Todo cuanto encontréis aquí escrito - salvo lo especificado - son retazos de mi caótica mente, fragmentos de vidas pasadas, de mi presente, o del presente de algún alma errante imaginado.

Así mismo, las imágenes que son publicadas junto a los textos, también son de mi cosecha, excepto algunas al comienzo del blog. Suelo dejar una pequeña referencia debajo de las mismas.

Por favor, no toméis nada prestado sin avisar. Gracias. Puedes contactar conmigo a través del correo electrónico: nodisparenalapianista@gmail.com

Un saludo, y ¡gracias por vuestra visita y comentarios!



Arpegios

sábado, 5 de septiembre de 2015

El desastre

Hoy hace seis años del día que sucedieron. Quizá ya ni se acuerde, ha pasado mucho tiempo. O quizá sí, pero se haya hecho la promesa de no viajar al pasado para reencontrarse con ella. 

Él se empeñaba en no sentir nada. En no dejarse llevar y cree que no lo conseguía del todo, pues continuamente hacía que tambaleasen todos sus cimientos. Creo que le era frustrante. Pero a veces sonreía. De verdad que lo hacía. Por un momento caían todos sus muros de contención y esa barrera de estoicismo tras la que se escudaba, desaparecía.
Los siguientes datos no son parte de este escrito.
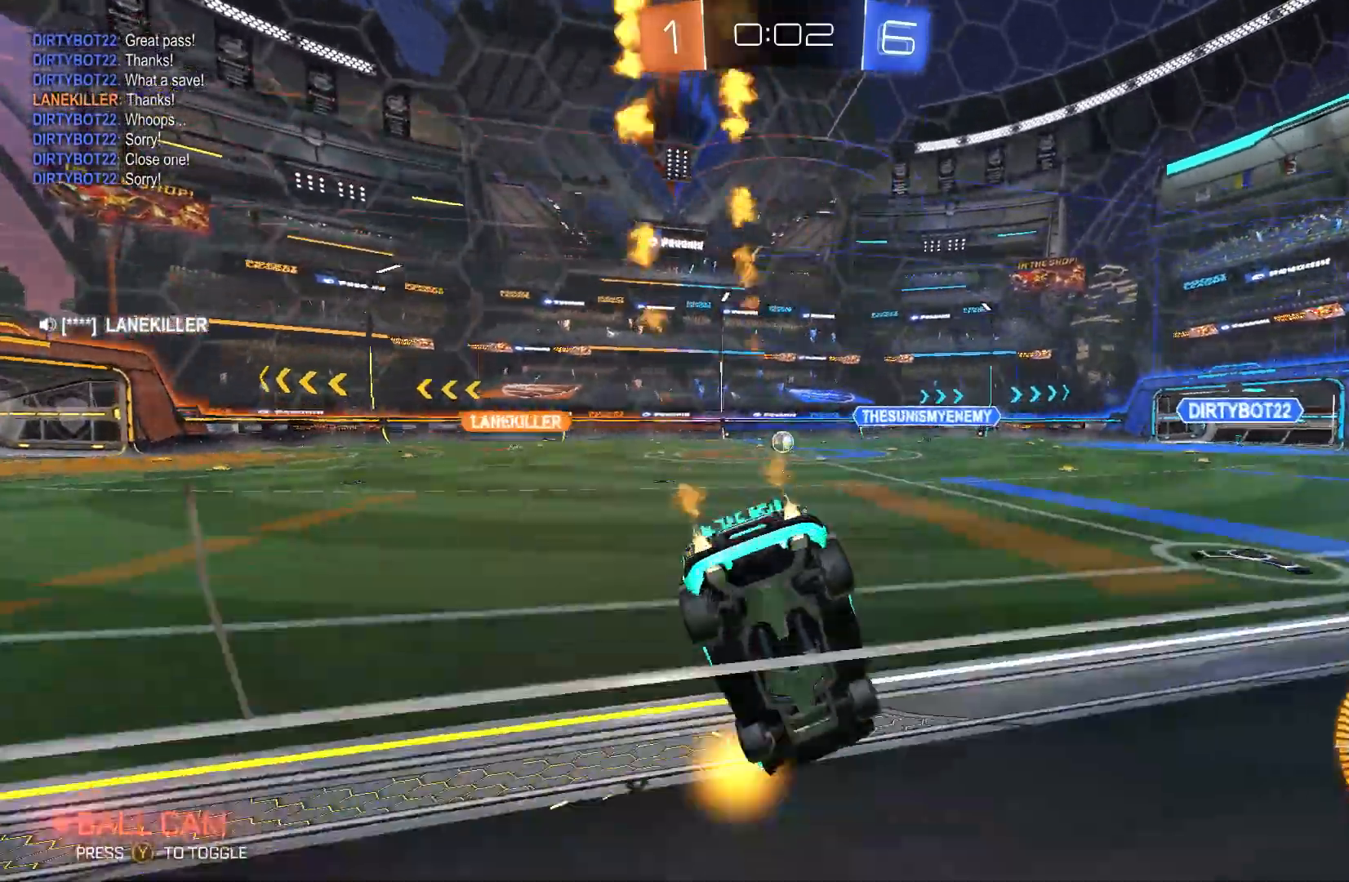
{"buttons": ["R2"], "left_stick": "right", "events": [[267, "B", "up"]]}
Caminar a cuatro palmos del suelo fue el desastre más bonito del mundo.  

Quizá se equivocaba, pues si te digo la verdad, nunca supo qué pensaba del todo. De todo. De ella, de él y de ella juntos. Nunca se lo preguntó. Tenía miedo de averiguarlo. Tenía miedo de que le dijese que era la única gilipollas que estaba enamorada. Quizá era la única que tenía mariposas estallando en sus costillas. Tenía miedo de que le quitase esa venda llena de fantasías que había tatuado a sus pensamientos. Por eso prefería cerrar los ojos. Porque intuía el desastre, el caos. Y quería creer que todo saldría bien.
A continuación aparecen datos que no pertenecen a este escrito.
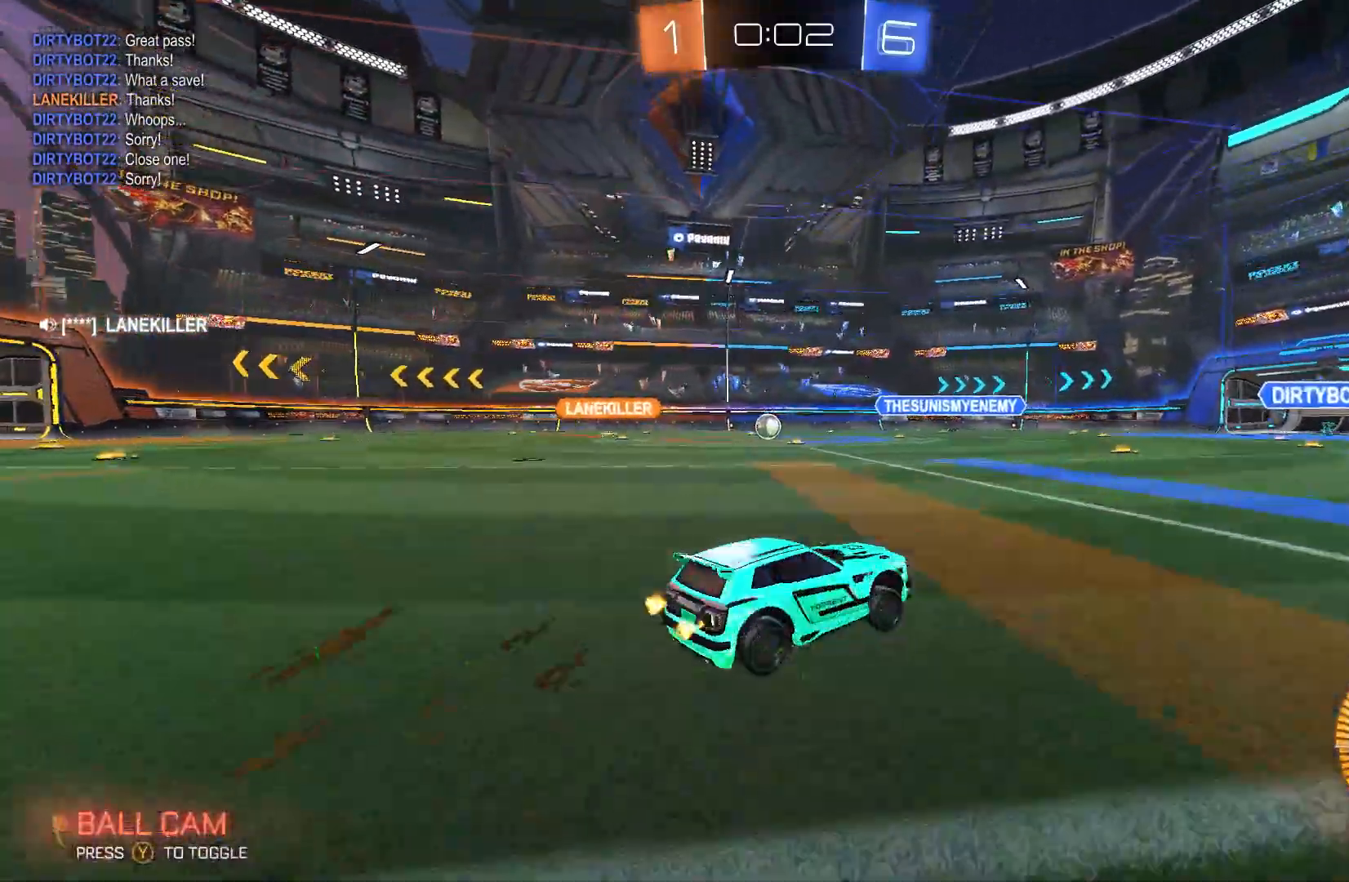
{"buttons": ["B", "R2"], "left_stick": "right", "events": [[133, "B", "down"]]}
Hoy vuelve a preguntarse por qué todo, por qué nada. Tiempo atrás había esperado que él le escribiese esa carta que nunca se atrevió a enviar, porque nunca supo muy bien cómo se hace eso de poner todos los sentimientos al descubierto. Tal vez pudiese echarle en cara que fue ella la que decidió huir, la que decidió desaparecer a pesar de todo, porque no podía más. 

Y quizá entonces doliese menos su indiferencia.

2 comentarios:

Lurio dijo...

De nuevo otra entrada que me ha dejado con ganas de leer más.
Si cayera en mis manos una novela que empezara así, sin dudar, la leería hasta el final y eso me ocurre muy pocas veces.

Elendilae dijo...

Gracias Lurio, me hace muy feliz tus palabras :)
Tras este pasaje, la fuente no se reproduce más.